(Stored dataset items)
○ ○ ○

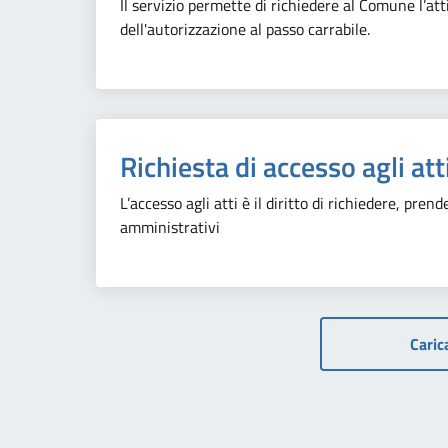
Il servizio permette di richiedere al Comune l’atti
dell'autorizzazione al passo carrabile.
Richiesta di accesso agli att
L’accesso agli atti è il diritto di richiedere, pr
amministrativi
Carica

○ ○ ○

● To do: Copy every line above that includes the string "atti".

● Output of the task:
Il servizio permette di richiedere al Comune l’atti
L’accesso agli atti è il diritto di richiedere, pr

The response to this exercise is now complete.